**Extracted information:**

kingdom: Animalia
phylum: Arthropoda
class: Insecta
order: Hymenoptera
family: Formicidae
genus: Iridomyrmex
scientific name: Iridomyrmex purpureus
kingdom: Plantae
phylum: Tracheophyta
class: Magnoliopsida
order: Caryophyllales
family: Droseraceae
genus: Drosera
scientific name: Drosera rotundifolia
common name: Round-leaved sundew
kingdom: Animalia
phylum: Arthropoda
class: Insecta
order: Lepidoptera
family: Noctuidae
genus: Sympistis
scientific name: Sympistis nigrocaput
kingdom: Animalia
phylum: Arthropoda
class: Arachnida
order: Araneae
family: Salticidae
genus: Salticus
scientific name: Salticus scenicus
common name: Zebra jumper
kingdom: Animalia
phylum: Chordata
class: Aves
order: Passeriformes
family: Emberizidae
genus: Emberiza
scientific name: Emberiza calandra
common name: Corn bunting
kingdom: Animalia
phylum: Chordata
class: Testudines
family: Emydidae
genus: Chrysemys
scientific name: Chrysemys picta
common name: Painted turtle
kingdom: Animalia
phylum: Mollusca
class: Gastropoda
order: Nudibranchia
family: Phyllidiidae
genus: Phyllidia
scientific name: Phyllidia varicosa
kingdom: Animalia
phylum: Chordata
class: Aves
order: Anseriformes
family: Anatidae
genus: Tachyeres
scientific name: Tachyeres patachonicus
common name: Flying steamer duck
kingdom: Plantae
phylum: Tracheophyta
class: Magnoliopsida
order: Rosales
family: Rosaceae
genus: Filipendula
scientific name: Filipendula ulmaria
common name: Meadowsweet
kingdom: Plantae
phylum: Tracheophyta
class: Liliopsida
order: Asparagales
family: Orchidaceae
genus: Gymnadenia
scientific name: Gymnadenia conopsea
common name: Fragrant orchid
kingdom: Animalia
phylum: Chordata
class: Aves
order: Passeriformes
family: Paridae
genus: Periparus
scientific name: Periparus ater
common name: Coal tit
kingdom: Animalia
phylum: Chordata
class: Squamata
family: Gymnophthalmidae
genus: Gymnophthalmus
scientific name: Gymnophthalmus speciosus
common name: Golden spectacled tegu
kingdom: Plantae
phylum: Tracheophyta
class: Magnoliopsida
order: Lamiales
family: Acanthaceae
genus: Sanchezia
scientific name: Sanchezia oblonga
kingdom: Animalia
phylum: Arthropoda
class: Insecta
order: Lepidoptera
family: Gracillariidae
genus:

**What the task asks:** Rewrite all the lines above, putting "vernacular name" wherever "common name" appears and leaving everything else unchanged.

**Full solution:**
kingdom: Animalia
phylum: Arthropoda
class: Insecta
order: Hymenoptera
family: Formicidae
genus: Iridomyrmex
scientific name: Iridomyrmex purpureus
kingdom: Plantae
phylum: Tracheophyta
class: Magnoliopsida
order: Caryophyllales
family: Droseraceae
genus: Drosera
scientific name: Drosera rotundifolia
vernacular name: Round-leaved sundew
kingdom: Animalia
phylum: Arthropoda
class: Insecta
order: Lepidoptera
family: Noctuidae
genus: Sympistis
scientific name: Sympistis nigrocaput
kingdom: Animalia
phylum: Arthropoda
class: Arachnida
order: Araneae
family: Salticidae
genus: Salticus
scientific name: Salticus scenicus
vernacular name: Zebra jumper
kingdom: Animalia
phylum: Chordata
class: Aves
order: Passeriformes
family: Emberizidae
genus: Emberiza
scientific name: Emberiza calandra
vernacular name: Corn bunting
kingdom: Animalia
phylum: Chordata
class: Testudines
family: Emydidae
genus: Chrysemys
scientific name: Chrysemys picta
vernacular name: Painted turtle
kingdom: Animalia
phylum: Mollusca
class: Gastropoda
order: Nudibranchia
family: Phyllidiidae
genus: Phyllidia
scientific name: Phyllidia varicosa
kingdom: Animalia
phylum: Chordata
class: Aves
order: Anseriformes
family: Anatidae
genus: Tachyeres
scientific name: Tachyeres patachonicus
vernacular name: Flying steamer duck
kingdom: Plantae
phylum: Tracheophyta
class: Magnoliopsida
order: Rosales
family: Rosaceae
genus: Filipendula
scientific name: Filipendula ulmaria
vernacular name: Meadowsweet
kingdom: Plantae
phylum: Tracheophyta
class: Liliopsida
order: Asparagales
family: Orchidaceae
genus: Gymnadenia
scientific name: Gymnadenia conopsea
vernacular name: Fragrant orchid
kingdom: Animalia
phylum: Chordata
class: Aves
order: Passeriformes
family: Paridae
genus: Periparus
scientific name: Periparus ater
vernacular name: Coal tit
kingdom: Animalia
phylum: Chordata
class: Squamata
family: Gymnophthalmidae
genus: Gymnophthalmus
scientific name: Gymnophthalmus speciosus
vernacular name: Golden spectacled tegu
kingdom: Plantae
phylum: Tracheophyta
class: Magnoliopsida
order: Lamiales
family: Acanthaceae
genus: Sanchezia
scientific name: Sanchezia oblonga
kingdom: Animalia
phylum: Arthropoda
class: Insecta
order: Lepidoptera
family: Gracillariidae
genus:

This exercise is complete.